What Your IT Support Provider Should Be Monitoring (And Probably Isn't)

Most managed IT contracts include "remote monitoring and management" as a feature. The RMM agent is installed on your devices, and your provider can see what's going on. In theory.

In practice, whether that monitoring is actually useful depends on what thresholds are configured, whether alerts are acted on proactively, and whether anyone is looking at the data. I've reviewed a lot of monitoring setups and found significant variation in what's actually happening.

Server and Infrastructure Monitoring

At minimum, your provider should be monitoring:

Disk space — alerts when volumes are approaching capacity, well before they fill. A server running out of disk space causes varied and unpleasant problems. This should never be a surprise.

CPU and memory — sustained high utilisation over days or weeks indicates either a performance problem or a growing workload that needs addressing. Spikes are normal; persistent elevation isn't.

Service health — critical services (email, databases, active directory) should be monitored for availability. If your email server's service stops, you want to know within minutes.

Backup success/failure — every backup job should be monitored for completion. A backup that silently fails for three months before you need to restore from it is a business-continuity failure.
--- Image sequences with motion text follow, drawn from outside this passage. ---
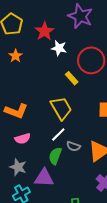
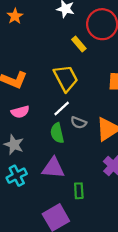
green semicircle: (55, 156) -> (57, 133), turned -36
purple triangle: (44, 178) -> (53, 168), moved

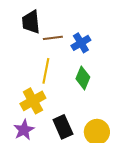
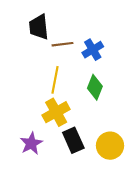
yellow cross: (33, 101) -> (56, 112), moved

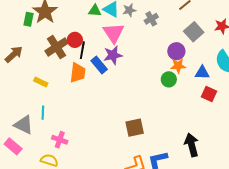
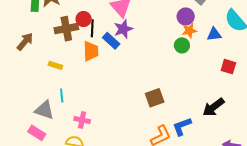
brown cross: (57, 47) -> (66, 29), turned 30
red square: (209, 94) -> (228, 67), moved
black arrow: (192, 145) -> (213, 107), turned -105

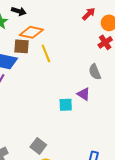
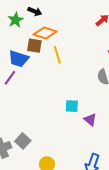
purple triangle: (84, 94) -> (90, 120), moved
gray square: (38, 146) -> (23, 141), moved

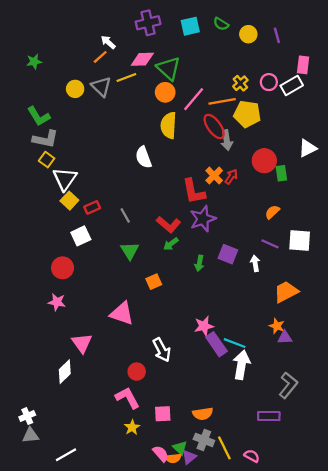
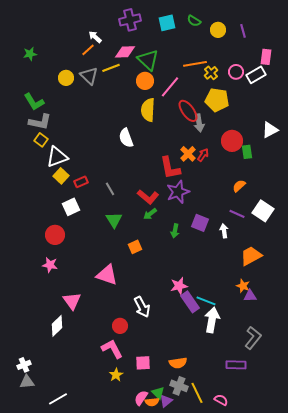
orange line: (222, 101) -> (195, 64), moved
white triangle: (65, 179) -> (57, 157), turned 35
white square: (300, 240) -> (263, 211), turned 30
pink semicircle: (161, 454) -> (141, 398), turned -105

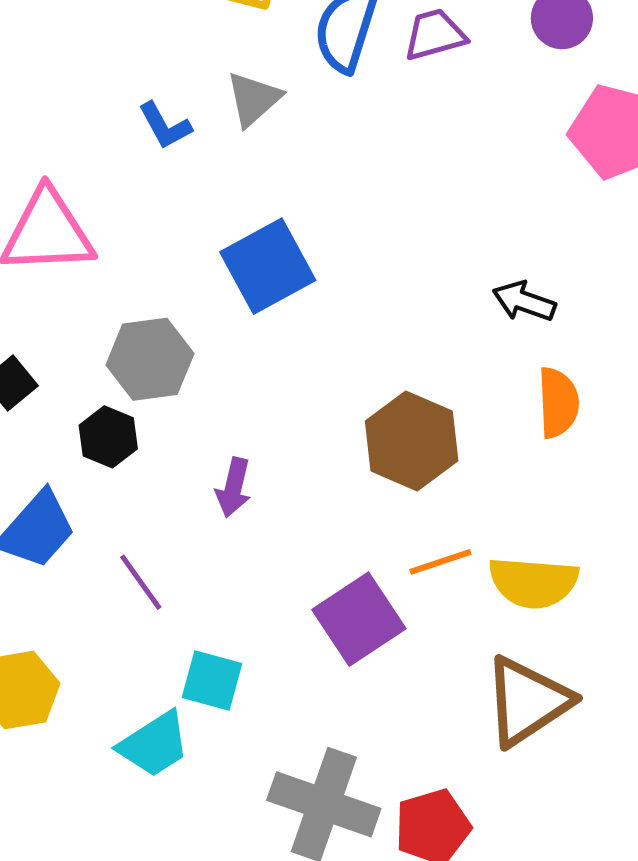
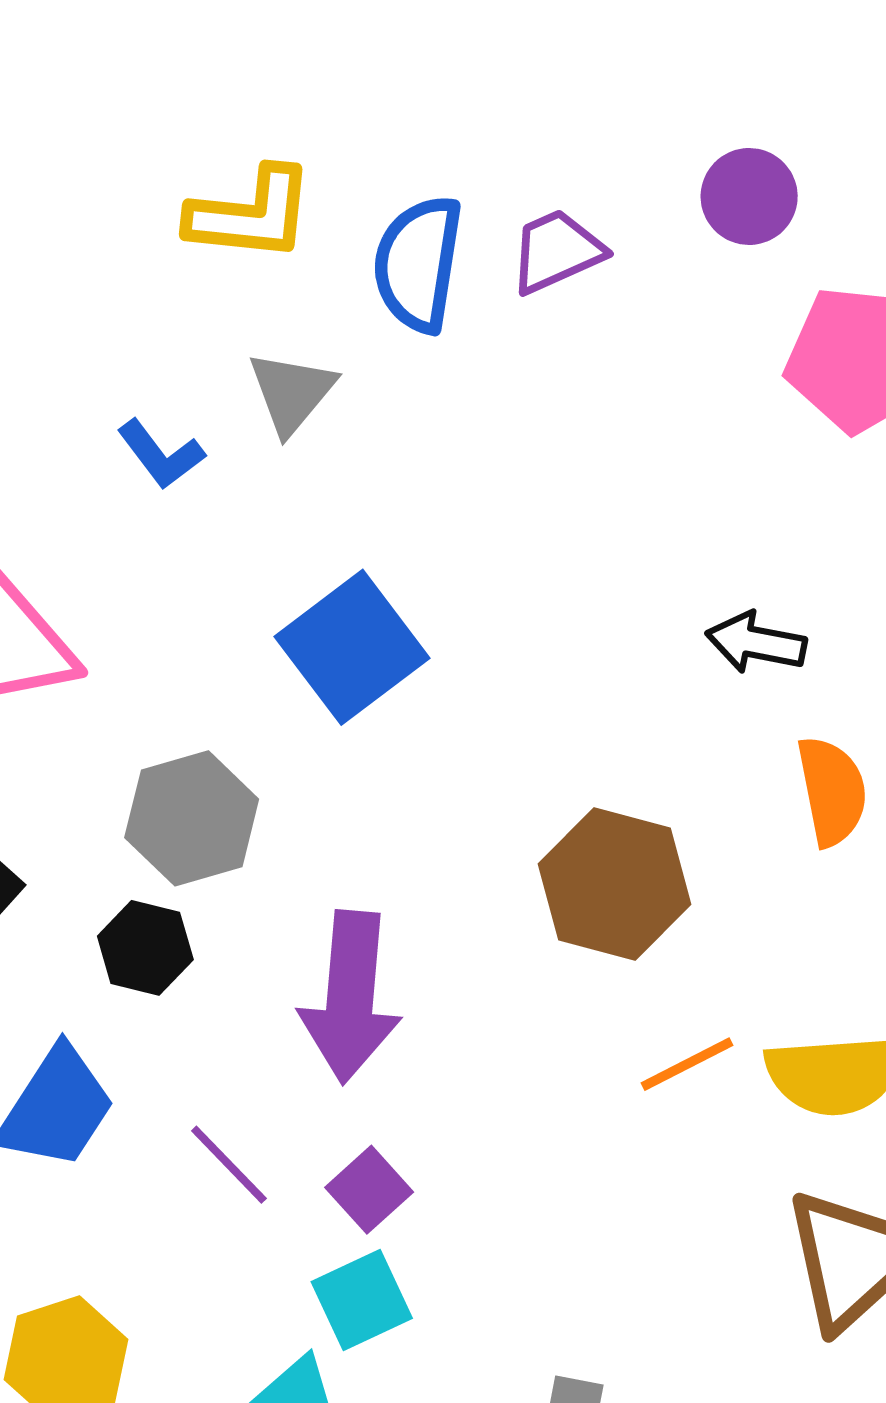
purple arrow: (234, 487) -> (350, 997), size x1.8
purple square: (359, 619) -> (369, 1190), moved, size x0.6
cyan square: (212, 681) -> (362, 1300), turned -32

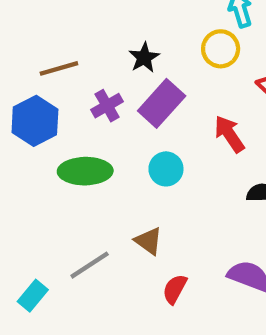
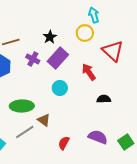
purple cross: (107, 106) -> (33, 59), turned -32
green ellipse: (85, 171) -> (22, 106), moved
brown triangle: (149, 241) -> (44, 120), moved

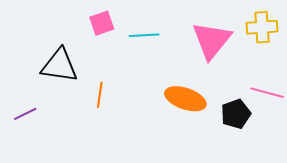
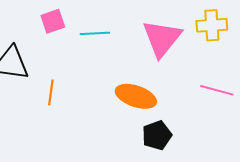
black pentagon: (236, 114) -> (157, 135), moved

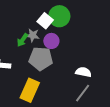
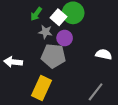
green arrow: (22, 40) -> (36, 14), moved
white semicircle: (83, 72) -> (104, 54), moved

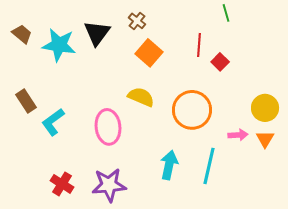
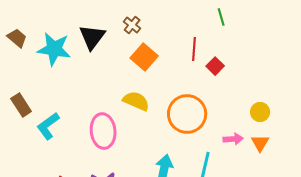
yellow circle: (265, 108) -> (260, 112), size x0.7

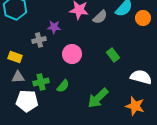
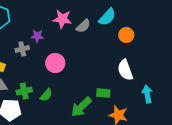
orange circle: (143, 18) -> (126, 35), moved
green rectangle: (113, 55) -> (103, 93), moved, turned -48
white semicircle: (141, 77) -> (125, 70), moved, turned -125

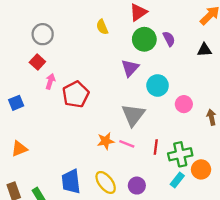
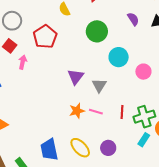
green circle: (144, 39) -> (97, 31), moved
purple semicircle: (169, 39) -> (133, 19), moved
purple triangle: (130, 68) -> (76, 77), moved
red pentagon: (76, 94) -> (45, 37), moved
gray triangle: (133, 115) -> (99, 85), size x0.7

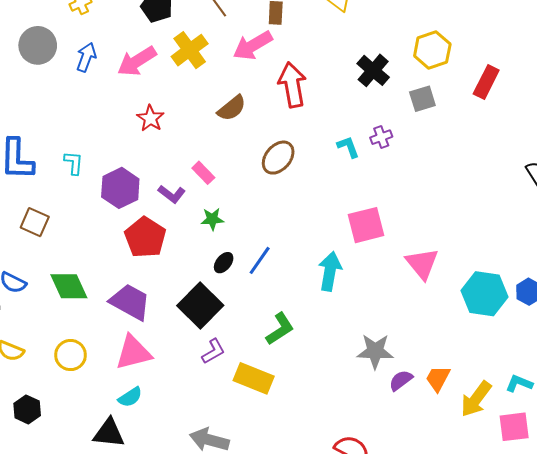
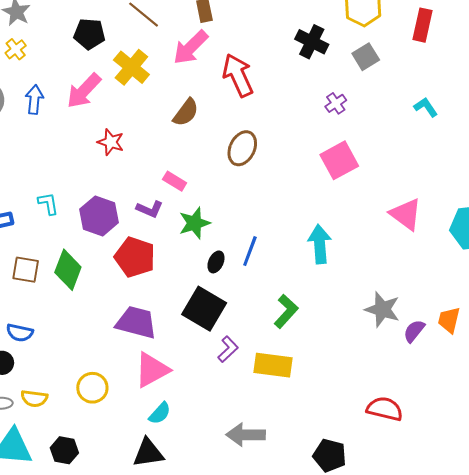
cyan L-shape: (348, 147) -> (426, 107), moved
green star: (212, 219) -> (194, 223), size x1.4
pink square: (366, 225) -> (339, 160), moved
green diamond: (69, 286) -> (68, 270), moved, turned 60
gray star: (375, 351) -> (382, 309), turned 30

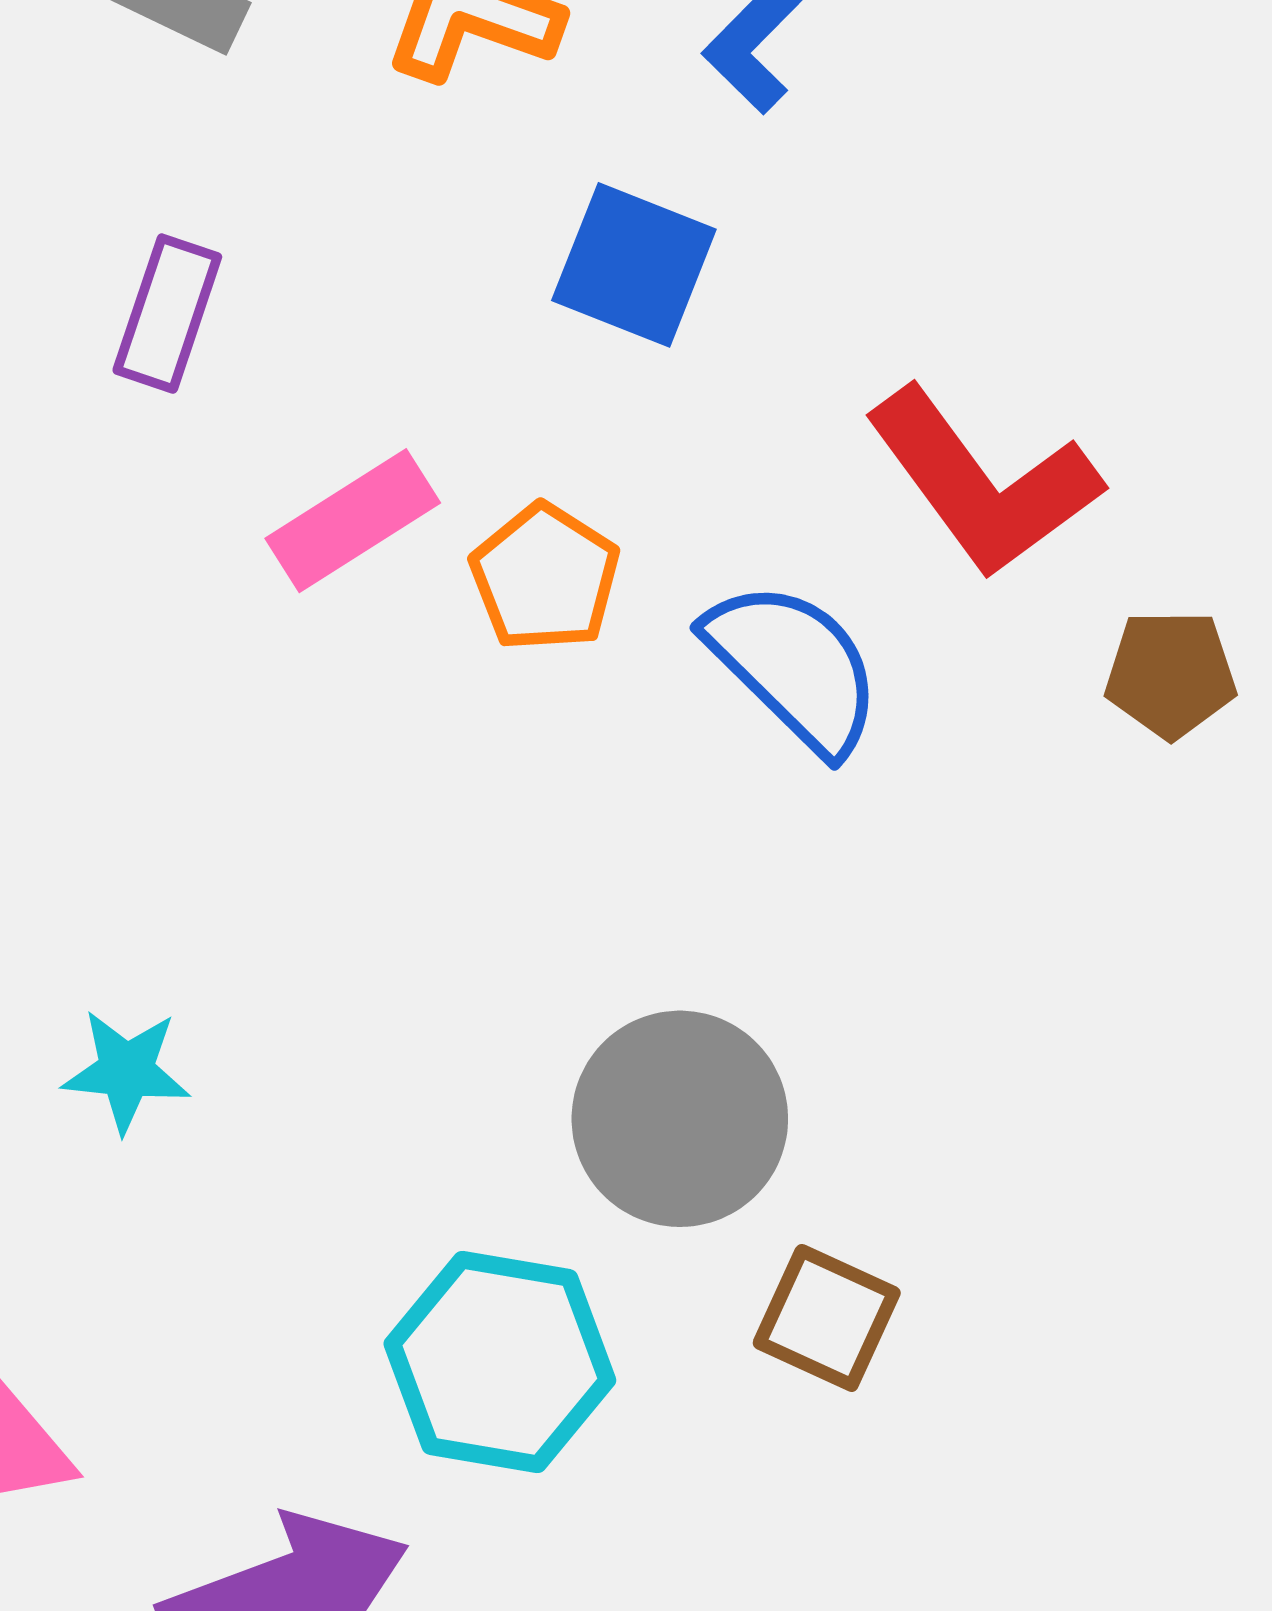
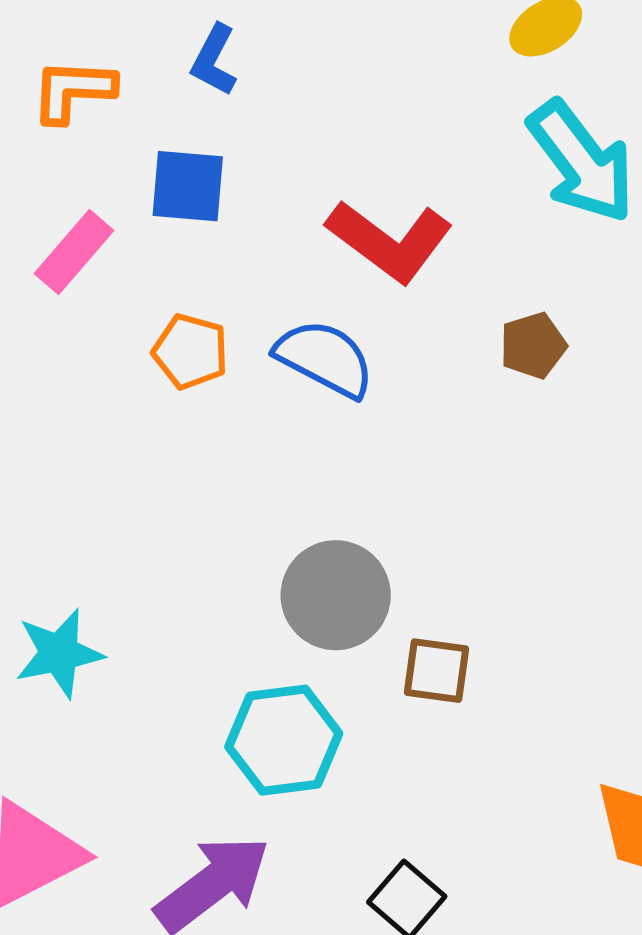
pink rectangle: (353, 521) -> (74, 252), moved
brown pentagon: (1171, 674) -> (533, 346), moved
cyan star: (126, 1071) -> (59, 653), size x1.4

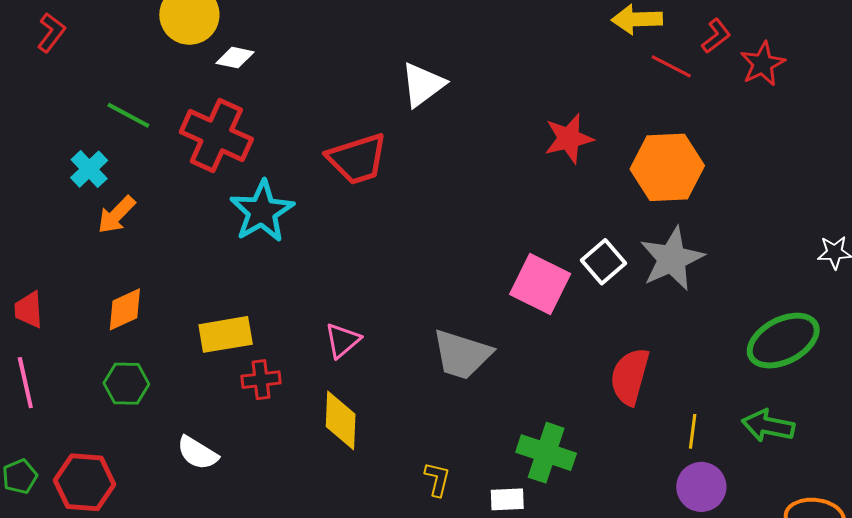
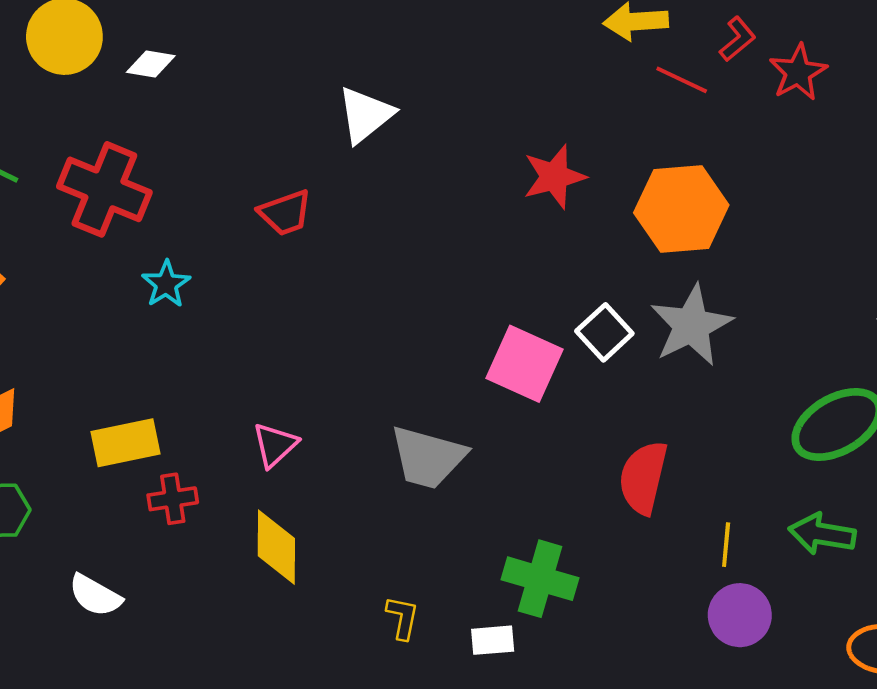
white diamond: (235, 58) -> (151, 64), moved
red trapezoid: (357, 159) -> (285, 213), size x0.7
cyan star: (262, 211) -> (166, 284), size x0.6

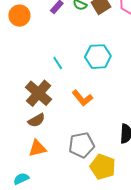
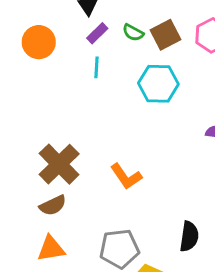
cyan hexagon: (98, 57) -> (158, 84), moved
cyan line: (58, 63) -> (96, 67), moved, turned 32

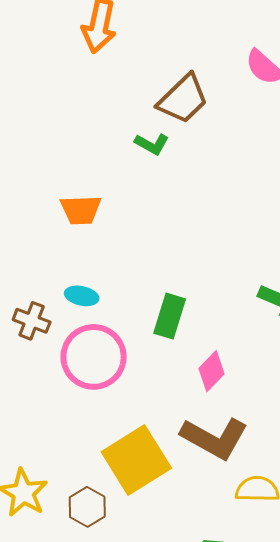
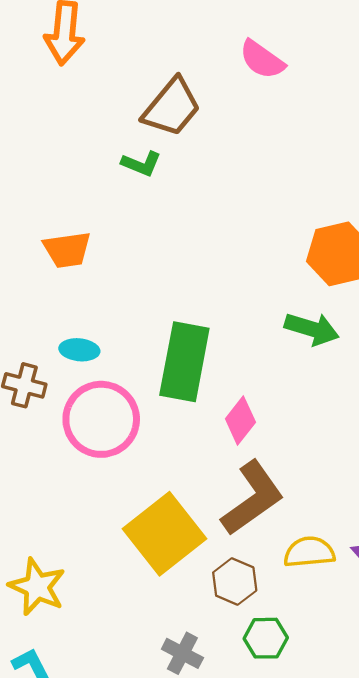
green rectangle: (170, 316) -> (184, 362), size x1.5
brown L-shape: (214, 438) -> (253, 498), turned -58
brown hexagon: (87, 507) -> (235, 581), moved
Your provider should be able to tell you, unprompted, when your backups last succeeded.

Event log monitoring — Windows event logs contain a lot of noise, but also meaningful signals — repeated authentication failures, application crashes, storage errors. Alerting on high-priority events is straightforward with any modern RMM tool.

Security Monitoring

This is where the gap between basic monitoring contracts and genuine security coverage is widest.

Basic monitoring tells you when something has already gone wrong. Security monitoring is looking for signs that something is about to go wrong — unusual login patterns, suspicious processes, unexpected outbound connections.

If your provider includes endpoint detection and response (EDR) rather than traditional antivirus, ask how alerts from the EDR tool are handled. Are they reviewed by a human? On what timescale? Many EDR products generate alerts that get acknowledged and closed without being properly investigated.

Ask your provider: in the last six months, have there been any security alerts from our environment? What were they? How were they resolved? If they can't answer, monitoring may be happening but not being acted upon.

What Gets Missed

Patch compliance reporting is often less rigorous than it should be. Ask your provider what percentage of your devices are fully patched against critical vulnerabilities. Not "we have patching enabled" — actual compliance figures.

Third-party application patching is separate from Windows updates and often handled poorly. Browsers, Adobe products, and common business software are frequent attack vectors. Many monitoring setups cover Windows updates well and ignore everything else.

User-reported problems that don't open a ticket don't get tracked. If staff are working around IT problems — rebooting a specific PC every morning, avoiding certain features of the accounting software — this context gets lost unless there's a mechanism for capturing it.

What to Ask Your Provider

Request a monthly or quarterly report that covers: backup success rates, patch compliance percentage, open alerts and their status, ticket volume by category, and any proactive maintenance completed. If your provider can't or won't produce this, you're not getting managed support — you're getting helpdesk support with a different label.